STUDY MATERIAL:
········
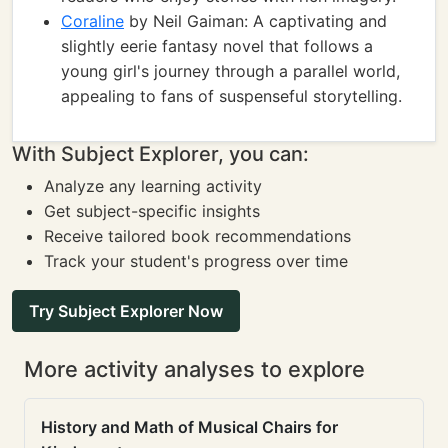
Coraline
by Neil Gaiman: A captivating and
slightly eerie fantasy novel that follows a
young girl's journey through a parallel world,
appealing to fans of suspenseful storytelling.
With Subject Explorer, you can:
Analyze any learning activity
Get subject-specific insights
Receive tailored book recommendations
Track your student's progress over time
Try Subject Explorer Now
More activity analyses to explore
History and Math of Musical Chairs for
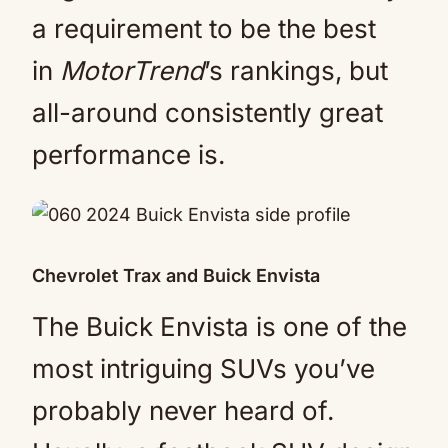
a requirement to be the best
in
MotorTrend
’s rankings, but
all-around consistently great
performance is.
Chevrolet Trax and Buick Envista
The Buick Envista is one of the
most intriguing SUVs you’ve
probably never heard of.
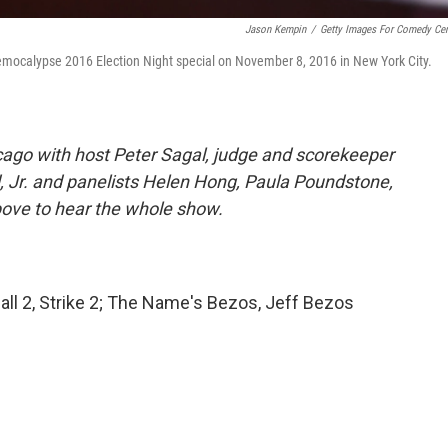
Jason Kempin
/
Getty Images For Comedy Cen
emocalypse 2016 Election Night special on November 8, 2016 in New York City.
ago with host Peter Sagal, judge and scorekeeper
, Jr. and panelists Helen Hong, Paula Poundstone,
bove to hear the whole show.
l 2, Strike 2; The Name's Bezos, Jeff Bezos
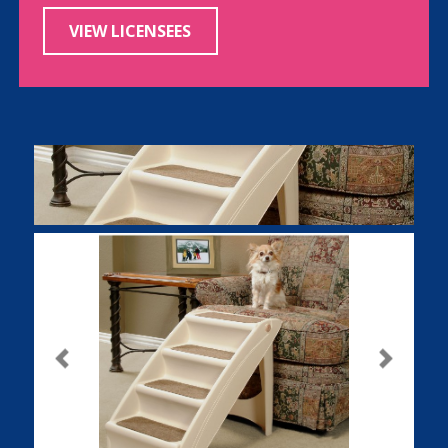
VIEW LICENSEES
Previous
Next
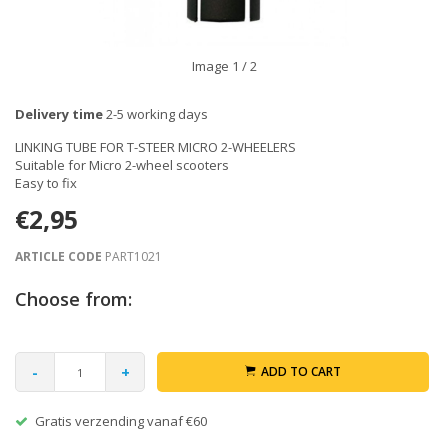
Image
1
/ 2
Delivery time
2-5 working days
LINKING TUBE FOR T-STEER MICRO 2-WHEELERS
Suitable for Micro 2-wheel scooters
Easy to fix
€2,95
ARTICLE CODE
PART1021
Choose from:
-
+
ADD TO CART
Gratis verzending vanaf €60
········
INSTRUCTIONS FOR THE TASK: Output the material word for word, omitting its pictures.

RESPONSE TO THIS EXERCISE:
Coraline
by Neil Gaiman: A captivating and
slightly eerie fantasy novel that follows a
young girl's journey through a parallel world,
appealing to fans of suspenseful storytelling.
With Subject Explorer, you can:
Analyze any learning activity
Get subject-specific insights
Receive tailored book recommendations
Track your student's progress over time
Try Subject Explorer Now
More activity analyses to explore
History and Math of Musical Chairs for
a requirement to be the best
in
MotorTrend
’s rankings, but
all-around consistently great
performance is.
Chevrolet Trax and Buick Envista
The Buick Envista is one of the
most intriguing SUVs you’ve
probably never heard of.
Jason Kempin
/
Getty Images For Comedy Cen
emocalypse 2016 Election Night special on November 8, 2016 in New York City.
ago with host Peter Sagal, judge and scorekeeper
, Jr. and panelists Helen Hong, Paula Poundstone,
bove to hear the whole show.
l 2, Strike 2; The Name's Bezos, Jeff Bezos
VIEW LICENSEES
Previous
Next
Image
1
/ 2
Delivery time
2-5 working days
LINKING TUBE FOR T-STEER MICRO 2-WHEELERS
Suitable for Micro 2-wheel scooters
Easy to fix
€2,95
ARTICLE CODE
PART1021
Choose from:
-
+
ADD TO CART
Gratis verzending vanaf €60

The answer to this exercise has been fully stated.